Spiraling into the sun: enchanted osmosis

The wind dropped and a wrap around blue sky persuaded me to down garden tools, take on the chill mid forties temperatures and head out onto the walking path on Friday afternoon this week.

Walking soon warmed me burning off the cold edge from snow currently happening further north in Santa Fe.

Somehow I have missed the seven mile marker (north to south) but on this walk I found the spiral of six miles (north to south), which the key on the trailhead signboards tells me represents the sun.

Sheltering under a Larrea tridentata (creosote) bush, this six mile marker is in reasonably good

condition, unlike the five mile (south to north) humming bird which I also found on this walk.

One has to go really close and look hard to see the faint outline of the humming bird on the stone.

The desert wrapped outstretched arms around me, sleepy in the midday winter sun, the still air punctuated by occasional crow calls resonating out of an infinite arc of the bluest of blue.

Maybe it's my imagination but the creosote bushes seem a little greener with the moisture of snow a few weeks ago.

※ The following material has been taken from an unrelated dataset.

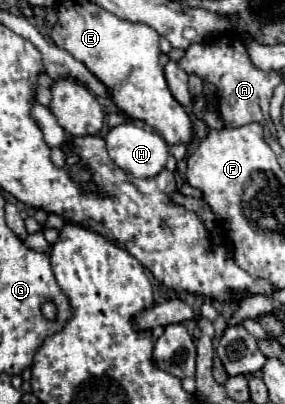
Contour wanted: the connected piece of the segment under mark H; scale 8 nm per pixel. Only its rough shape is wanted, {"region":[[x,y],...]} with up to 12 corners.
{"region":[[131,123],[109,129],[115,165],[155,177],[169,157],[161,135]]}

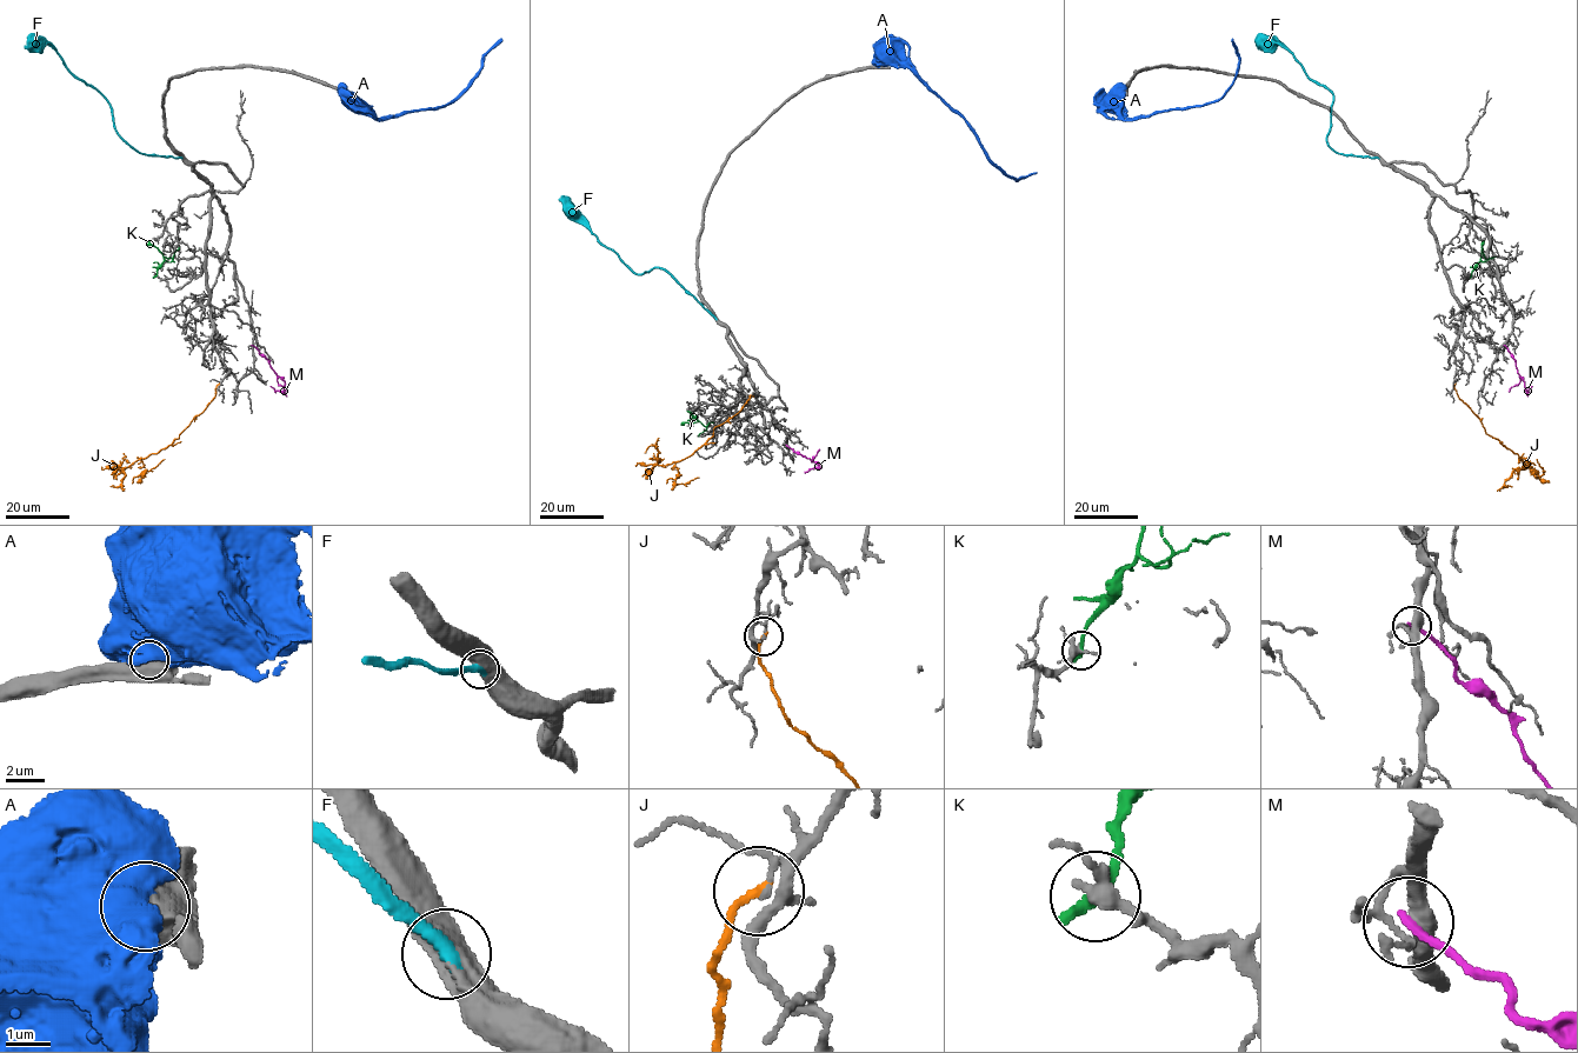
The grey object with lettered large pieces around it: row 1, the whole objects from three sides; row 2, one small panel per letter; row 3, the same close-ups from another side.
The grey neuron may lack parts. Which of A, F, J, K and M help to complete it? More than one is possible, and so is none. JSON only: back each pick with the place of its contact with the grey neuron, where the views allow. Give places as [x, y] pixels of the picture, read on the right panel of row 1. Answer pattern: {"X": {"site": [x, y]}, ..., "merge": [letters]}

Maybe.


For the first time I saw other people on the trail. Two young women, walking briskly, heading south as I parked at the Lost Canyon trailhead. I headed north. Snow in Sante Fe draws visitors to the hotsprings and sunshine. It's the enchanted osmosis of this place.

At this point, in my out and back excursions, I have traversed half the 11 mile trail, but there's that niggling missing seven. Is it gone or did I walk by it, eyes and attention in another direction?


My other question is whether I am going to find all the markers before the heat of summer draws me, in a different osmosis, to spend my recreation time on water rather than land, paddling rather than walking?


It is academic really, because there will be another cool season and I don't have to find all the markers in a certain time span.


Right now new season garden preparation is keeping me head down, very busy in a tiny patch of desert earth, with not a lot of longer distance looking at horizon time.


Program Notes


Use fees apply with various options available. I purchase an annual day use pass which allows me entry to any NM State Park, and, besides great walking opportunities in beautiful geographies, the yellow pass which hangs on my rear view mirror, is my ticket to year round dawn prayer paddles. I live between two big lakes.


The desert crust is fragile. It is essential that trail users stay on the marked trails to reduce negative impact.